» Try it:
Produce a faithful copy of the data, one that leaves out the pictures.

» Exercise input:
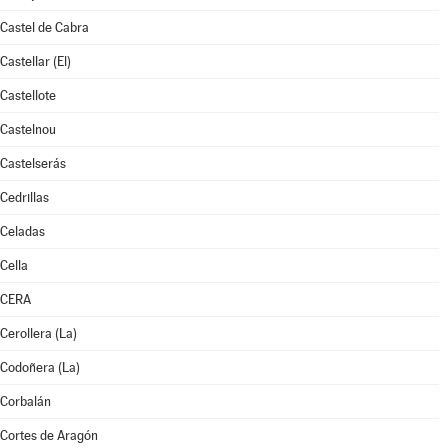
Castel de Cabra
Castellar (El)
Castellote
Castelnou
Castelserás
Cedrillas
Celadas
Cella
CERA
Cerollera (La)
Codoñera (La)
Corbalán
Cortes de Aragón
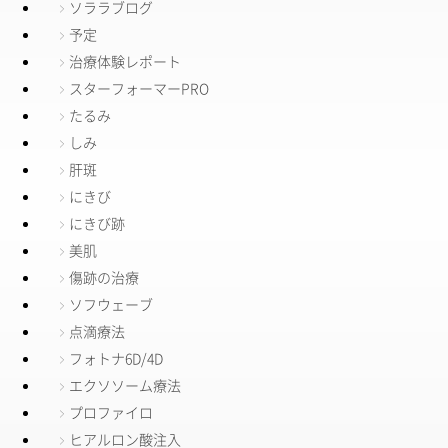
ソララブログ
予定
治療体験レポート
スターフォーマーPRO
たるみ
しみ
肝斑
にきび
にきび跡
美肌
傷跡の治療
ソフウェーブ
点滴療法
フォトナ6D/4D
エクソソーム療法
プロファイロ
ヒアルロン酸注入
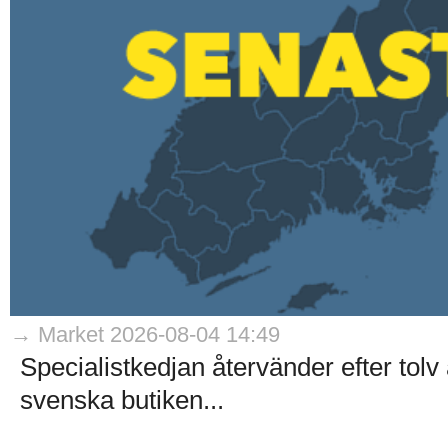
→ Market 2026-08-04 14:49
Specialistkedjan återvänder efter tol
svenska butiken...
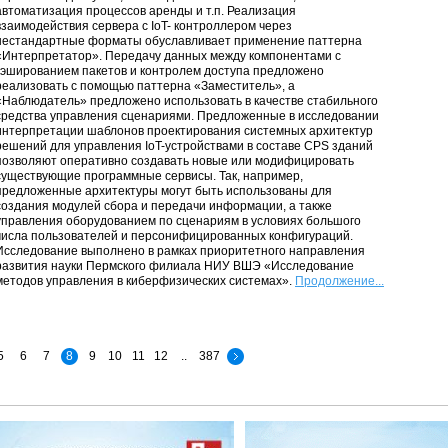
автоматизация процессов аренды и т.п. Реализация
взаимодействия сервера с IoT- контроллером через
нестандартные форматы обуславливает применение паттерна
«Интерпретатор». Передачу данных между компонентами с
кэшированием пакетов и контролем доступа предложено
реализовать с помощью паттерна «Заместитель», а
«Наблюдатель» предложено использовать в качестве стабильного
средства управления сценариями. Предложенные в исследовании
интерпретации шаблонов проектирования системных архитектур
решений для управления IoT-устройствами в составе CPS зданий
позволяют оперативно создавать новые или модифицировать
существующие программные сервисы. Так, например,
предложенные архитектуры могут быть использованы для
создания модулей сбора и передачи информации, а также
управления оборудованием по сценариям в условиях большого
числа пользователей и персонифицированных конфигураций.
Исследование выполнено в рамках приоритетного направления
развития науки Пермского филиала НИУ ВШЭ «Исследование
методов управления в киберфизических системах».
Продолжение...
5
6
7
8
9
10
11
12
..
387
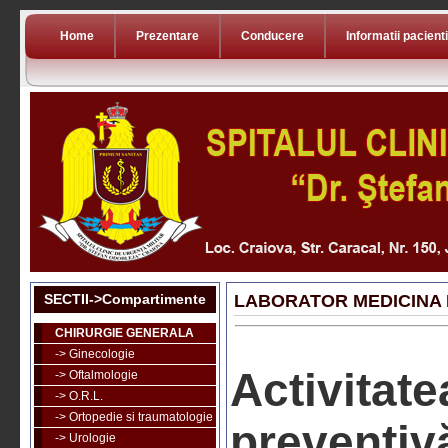
Home
Prezentare
Conducere
Informatii pacienti
SECTII->Compartimente
LABORATOR MEDICINA 
CHIRURGIE GENERALA
-> Ginecologie
Activita
-> Oftalmologie
-> O.R.L.
-> Ortopedie si traumatologie
preventi
-> Urologie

» Written answer:
Castel de Cabra
Castellar (El)
Castellote
Castelnou
Castelserás
Cedrillas
Celadas
Cella
CERA
Cerollera (La)
Codoñera (La)
Corbalán
Cortes de Aragón
ソララブログ
予定
治療体験レポート
スターフォーマーPRO
たるみ
しみ
肝斑
にきび
にきび跡
美肌
傷跡の治療
ソフウェーブ
点滴療法
フォトナ6D/4D
エクソソーム療法
プロファイロ
ヒアルロン酸注入
→ Market 2026-08-04 14:49
Specialistkedjan återvänder efter tol
svenska butiken...
автоматизация процессов аренды и т.п. Реализация
взаимодействия сервера с IoT- контроллером через
нестандартные форматы обуславливает применение паттерна
«Интерпретатор». Передачу данных между компонентами с
кэшированием пакетов и контролем доступа предложено
реализовать с помощью паттерна «Заместитель», а
«Наблюдатель» предложено использовать в качестве стабильного
средства управления сценариями. Предложенные в исследовании
интерпретации шаблонов проектирования системных архитектур
решений для управления IoT-устройствами в составе CPS зданий
позволяют оперативно создавать новые или модифицировать
существующие программные сервисы. Так, например,
предложенные архитектуры могут быть использованы для
создания модулей сбора и передачи информации, а также
управления оборудованием по сценариям в условиях большого
числа пользователей и персонифицированных конфигураций.
Исследование выполнено в рамках приоритетного направления
развития науки Пермского филиала НИУ ВШЭ «Исследование
методов управления в киберфизических системах».
Продолжение...
5
6
7
8
9
10
11
12
..
387
Home
Prezentare
Conducere
Informatii pacienti
SECTII->Compartimente
LABORATOR MEDICINA 
CHIRURGIE GENERALA
-> Ginecologie
Activita
-> Oftalmologie
-> O.R.L.
-> Ortopedie si traumatologie
preventi
-> Urologie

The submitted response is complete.